[Extracted text — start]
Re: General tuning for Dbpedia Spotlight

Hugh, my difficulties with this service have been related to looking up place references.  Unfortunately, the service seems to privilege entities with more inbound links than text distance matching.

One suggested solution was to do lookups in Freebase, which seems to do a better job with the text matching, and pull DBpedia URIs from the descriptions retrieved from their entities.

Cheers,

  Sands Fish
  Data Scientist / Software Engineer
  MIT Libraries
  sands@mit.edu



________________________________
From: Hugh Glaser Hugh Glaser<mailto:hugh@glasers.org>
Date: January 16, 2014 at 6:33:50 AM
To: public-lod community public-lod@w3.org<mailto:public-lod@w3.org>
Subject:  General tuning for Dbpedia Spotlight
Hi.
I am trying to use Dbpedia Spotlight to find stuff in arbitrary English texts.
Following the instructions, I found it very easy to download and install the whole shebang on my Mac laptop - thanks!
It does pretty well in finding stuff, but gets some strange things wrong for me (choosing people called Monday instead of the day of the week, for example, or Municipalities of Germany for Municipalities).
That’s fine - I understand that there is always a precision/recall thing going on.
But I want to use it to mark up web pages, so having even a small number of strange links is not too good.

So my question is:
What are the parameters I should set to get a set of results with high precision (even if low recall) for arbitrary English text?
I assume that I need to set Confidence and Annotation Score, and probably some Types.

Related to this, I am using the Lucene version. I see there is a Statistical version, but can’t work out what the difference might be. Should I be using that to get more precise results?

Sorry if this is somewhere in the docs, but I couldn’t find it easily.
My guess is that this is something that quite a few people have been through?

I am using it from php via http, if anyone can actually provide the code! :-)

Best
Hugh

Received on Thursday, 16 January 2014 18:57:09 UTC
[Extracted text — finish]
Study questions >>
1: Using the DBpedia Spotlight thread, decide whether each statement agrees with it. Answer yes or no for each, and quote the words that settle it. (a) Hugh installed Spotlight on his Mac laptop. (b) Hugh is running the Statistical version. (c) Sands Fish finds that the service favors entities with more inbound links over text distance matching.
2: According to the DBpedia Spotlight thread, why does Hugh want high-precision results even if recall is low?
Answer using only the DBpedia Spotlight thread.
[Data records — start]
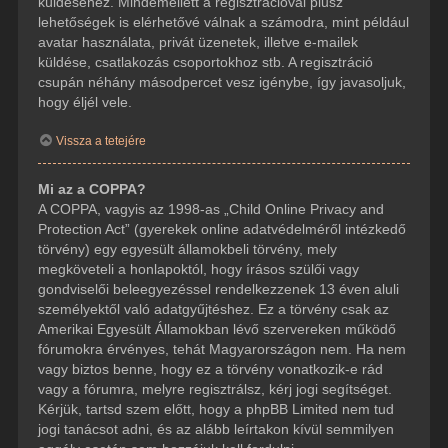
küldéséhez. Mindemellett a regisztrációval plusz
lehetőségek is elérhetővé válnak a számodra, mint például
avatar használata, privát üzenetek, illetve e-mailek
küldése, csatlakozás csoportokhoz stb. A regisztráció
csupán néhány másodpercet vesz igénybe, így javasoljuk,
hogy éljél vele.
Vissza a tetejére
Mi az a COPPA?
A COPPA, vagyis az 1998-as „Child Online Privacy and
Protection Act” (gyerekek online adatvédelméről intézkedő
törvény) egy egyesült államokbeli törvény, mely
megköveteli a honlapoktól, hogy írásos szülői vagy
gondviselői beleegyezéssel rendelkezzenek 13 éven aluli
személyektől való adatgyűjtéshez. Ez a törvény csak az
Amerikai Egyesült Államokban lévő szervereken működő
fórumokra érvényes, tehát Magyarországon nem. Ha nem
vagy biztos benne, hogy ez a törvény vonatkozik-e rád
vagy a fórumra, melyre regisztrálsz, kérj jogi segítséget.
Kérjük, tartsd szem előtt, hogy a phpBB Limited nem tud
jogi tanácsot adni, és az alább leírtakon kívül semmilyen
[Data records — finish]
Results by task >>
1:
(a) Yes: "download and install the whole shebang on my Mac laptop"
(b) No: "I am using the Lucene version."
(c) Yes: "the service seems to privilege entities with more inbound links than text distance matching."

2: He wants to use Spotlight to mark up web pages, and there even a small number of strange links is not too good. He accepts that some precision/recall trade-off is unavoidable, but wrong links matter more in this use.